**TEXT EXTRACT:**

────────

May 17, 2011 LeapLit

"Brilliant miniatures. . . . Like the fables of Calvino, Millhauser, or W.S. Merwin. . . . Beautifully blends short story and prose poem. . . . Mermaids, subways, floods, cucumbers, magicians. . . .The book is a gallery of marvels. Phillips guides us through the 'Hall of Nostalgia For Things We Have Never Seen,' 'the factory where the virgins are made,' and 'the Anne Frank School for Expectant Mothers.' A depressed Noah admits he 'didn't get them all,' a wife guesses which of two identical men is her husband, a regime orders citizens to grow raspberries on windowsills. [Helen Phillips'] quietly elegant sentences are as clear as spring water, haunting as our own childhood memories."—Michael Dirda

"A deeply interesting mind is at work in these wry, lyrical stories. Phillips exploits the duality of our nature to create a timeless and most engaging collection."—Amy Hempel

"Haunted and lyrical and edible all at once."—Rivka Galchen

A young couple sets out to build a life together in an unstable world haunted by monsters, plagued by disasters, full of longing—but also one of transformation, wonder, and delight, peopled by the likes of Noah, Bob Dylan, the Virgin Mary, and Anne Frank. Hovering between reality and fantasy, whimsy and darkness, these linked fables describe a universe both surreal and familiar.

────────

**MATERIAL:**
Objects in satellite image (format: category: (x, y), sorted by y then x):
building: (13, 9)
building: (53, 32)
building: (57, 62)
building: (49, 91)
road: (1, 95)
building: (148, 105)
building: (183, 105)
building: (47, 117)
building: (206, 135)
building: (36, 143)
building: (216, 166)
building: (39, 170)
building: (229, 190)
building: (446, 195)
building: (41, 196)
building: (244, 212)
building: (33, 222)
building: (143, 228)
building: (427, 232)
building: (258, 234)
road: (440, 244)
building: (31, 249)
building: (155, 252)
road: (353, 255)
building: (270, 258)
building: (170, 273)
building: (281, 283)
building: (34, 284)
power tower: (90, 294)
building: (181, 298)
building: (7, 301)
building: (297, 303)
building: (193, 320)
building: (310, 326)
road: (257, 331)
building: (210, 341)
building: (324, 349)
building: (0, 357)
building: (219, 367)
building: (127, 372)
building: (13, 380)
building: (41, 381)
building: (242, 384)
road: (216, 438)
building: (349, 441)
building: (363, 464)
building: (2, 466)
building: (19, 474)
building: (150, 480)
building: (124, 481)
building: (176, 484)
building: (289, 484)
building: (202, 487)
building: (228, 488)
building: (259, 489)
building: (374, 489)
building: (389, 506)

────────

**THINGS TO DO:**
**a)** Copy the passage of the LeapLit page starting with "A young couple" and going on through "surreal and familiar.".
**b)** On the LeapLit page, how does Amy Hempel say Phillips makes the collection timeless and engaging? Answer in one to three sentences.

**RESPONSES TO THE TASKS:**
**a)**
A young couple sets out to build a life together in an unstable world haunted by monsters, plagued by disasters, full of longing—but also one of transformation, wonder, and delight, peopled by the likes of Noah, Bob Dylan, the Virgin Mary, and Anne Frank. Hovering between reality and fantasy, whimsy and darkness, these linked fables describe a universe both surreal and familiar.

**b)** Hempel says Phillips exploits the duality of our nature. That is how Phillips creates a timeless and most engaging collection.